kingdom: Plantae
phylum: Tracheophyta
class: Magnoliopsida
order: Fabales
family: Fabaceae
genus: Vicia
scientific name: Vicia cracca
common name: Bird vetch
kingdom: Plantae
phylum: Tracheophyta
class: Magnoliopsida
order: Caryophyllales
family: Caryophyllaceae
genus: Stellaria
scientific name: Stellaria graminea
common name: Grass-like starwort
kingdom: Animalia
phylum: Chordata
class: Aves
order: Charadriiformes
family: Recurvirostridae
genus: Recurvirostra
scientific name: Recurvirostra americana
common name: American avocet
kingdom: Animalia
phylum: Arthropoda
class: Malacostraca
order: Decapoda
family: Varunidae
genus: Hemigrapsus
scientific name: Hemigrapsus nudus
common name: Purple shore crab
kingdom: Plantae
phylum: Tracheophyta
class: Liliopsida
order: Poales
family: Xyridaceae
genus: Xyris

**YOUR INSTRUCTIONS:**
Output the part of the listing that starts at the line containing "common name: Purple shore crab" and runs through the last line of the listing as a Markdown table with the columns Row and Listing line, leaving out any blank lines.

**ANSWER TO THE PROBLEM:**
| Row | Listing line |
|---|---|
| 1 | common name: Purple shore crab |
| 2 | kingdom: Plantae |
| 3 | phylum: Tracheophyta |
| 4 | class: Liliopsida |
| 5 | order: Poales |
| 6 | family: Xyridaceae |
| 7 | genus: Xyris |